De preventiemedewerker ondersteund, in afstemming met het cluster P&O Zaltbommel, het managementteam bij zijn verantwoordelijkheid voor arbozaken bij de ODR.

Organisatorische positie

De werkzaamheden van de preventiemedewerker vallen binnen het reguliere takenpakket van de betreffende medewerker.

Taken en verantwoordelijkheden in hoofdlijnen

  • 1.

    Het ondersteunen van de afdelingshoofden en de OR met betrekking tot de arbeidsomstandigheden bij de ODR.

  • 2.

    Het mede bewaken van de uitvoering van het vastgestelde beleid.

  • 3.

    Participeren in projecten, overleg en netwerken.

  • 4.

    Het signaleren van verkeerd gebruik van hulpmiddelen door medewerkers.

  • 5.

    Overige taken.

Uitwerking van werkzaamheden/activiteiten/bevoegdheden

1. Het ondersteunen van het management en de OR met betrekking tot de arbeidsomstandigheden.

·Geeft de afdelingshoofden en de OR gevraagd en ongevraagd advies met betrekking tot het verbeteren van de arbeidsomstandigheden.

2. Het mede bewaken van de uitvoering van het vastgestelde beleid.

  • ·

    Bewaakt de uitvoering van de plannen zoals die vastgelegd zijn. Probeert knelpunten bij de ODR tot een oplossing te brengen.
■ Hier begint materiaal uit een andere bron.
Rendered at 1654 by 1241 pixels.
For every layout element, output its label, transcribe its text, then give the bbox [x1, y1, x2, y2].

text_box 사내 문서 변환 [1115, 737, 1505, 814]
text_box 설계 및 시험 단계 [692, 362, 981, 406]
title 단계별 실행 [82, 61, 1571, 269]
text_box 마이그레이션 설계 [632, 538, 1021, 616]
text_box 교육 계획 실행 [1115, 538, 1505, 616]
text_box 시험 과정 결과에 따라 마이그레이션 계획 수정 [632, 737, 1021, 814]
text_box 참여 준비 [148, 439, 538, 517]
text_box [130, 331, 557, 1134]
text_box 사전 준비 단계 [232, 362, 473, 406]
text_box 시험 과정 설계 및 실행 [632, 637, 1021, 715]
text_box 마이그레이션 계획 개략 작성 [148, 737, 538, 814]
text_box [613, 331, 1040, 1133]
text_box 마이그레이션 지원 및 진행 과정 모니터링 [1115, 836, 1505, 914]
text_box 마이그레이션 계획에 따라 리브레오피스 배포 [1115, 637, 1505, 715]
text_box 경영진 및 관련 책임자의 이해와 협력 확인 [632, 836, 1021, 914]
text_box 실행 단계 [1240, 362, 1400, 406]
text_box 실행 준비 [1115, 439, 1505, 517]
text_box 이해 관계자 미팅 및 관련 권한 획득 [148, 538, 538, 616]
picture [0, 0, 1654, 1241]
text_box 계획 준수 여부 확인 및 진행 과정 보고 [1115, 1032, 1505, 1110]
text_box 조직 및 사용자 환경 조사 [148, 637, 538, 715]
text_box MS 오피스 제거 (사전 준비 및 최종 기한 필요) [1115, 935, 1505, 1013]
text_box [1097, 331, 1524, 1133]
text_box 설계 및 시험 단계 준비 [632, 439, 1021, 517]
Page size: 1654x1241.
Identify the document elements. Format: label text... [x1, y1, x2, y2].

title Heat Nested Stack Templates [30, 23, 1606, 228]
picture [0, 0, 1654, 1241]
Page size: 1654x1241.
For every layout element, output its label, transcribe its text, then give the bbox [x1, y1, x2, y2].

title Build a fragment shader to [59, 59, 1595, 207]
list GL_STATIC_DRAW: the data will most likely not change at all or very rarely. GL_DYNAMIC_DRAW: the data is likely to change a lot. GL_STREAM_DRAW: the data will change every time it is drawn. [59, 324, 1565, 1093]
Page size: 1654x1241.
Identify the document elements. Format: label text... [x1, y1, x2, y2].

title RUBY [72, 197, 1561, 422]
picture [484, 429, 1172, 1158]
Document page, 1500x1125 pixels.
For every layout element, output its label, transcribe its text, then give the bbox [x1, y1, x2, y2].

Indien knelpunten niet opgelost kunnen worden, worden deze voorgelegd aan het afdelingshoofd en het cluster P&O Zaltbommel.

    • 3.

      Participeren in projecten, overleg en netwerken

  • ·

    Heeft overleg met de contactpersonen van de OR en het cluster P&O Zaltbommel m.b.t. arbo.

  • ·

    Is betrokken bij de uitvoering van de (deel)RIE en inspectieronden op de afdelingen.

  • ·

    Is intern vraagbaak voor medewerkers en afdelingshoofden over arbozaken op de afdeling.

    • 4.

      Het signaleren van verkeerd gebruik van hulpmiddelen door medewerkers.

      • ·

        Houdt werkplekonderzoeken en adviseert medewerkers over een gezonde werkhouding, werkplek en werkgedrag waarmee fysieke klachten kunnen worden voorkomen.

      • ·

        Geeft ondersteuning/advies bij het inrichten van een gezonde beeldschermwerkplek en adviseert over het juiste gebruik van ergonomische hulpmiddelen.

5. Overige zaken

·Fungeert als meldpunt voor agressie-incidenten, ongevallen, bijna ongevallen, onveilige situaties op de afdelingen en meldt deze bij het afdelingshoofd en het cluster P&O Zaltbommel. Maakt voor ieder incident/ongeval een ongevalformulier op en stuurt deze naar het cluster P&O Zaltbommel.

Deskundigheid

Kennis van het beleidsgebied arbo.

Kennis van de arbowetgeving.

Sociale vaardigheid voor het adviseren van de afdelingshoofden en medewerkers en voor het stimuleren van een consistent gebruik van procedures.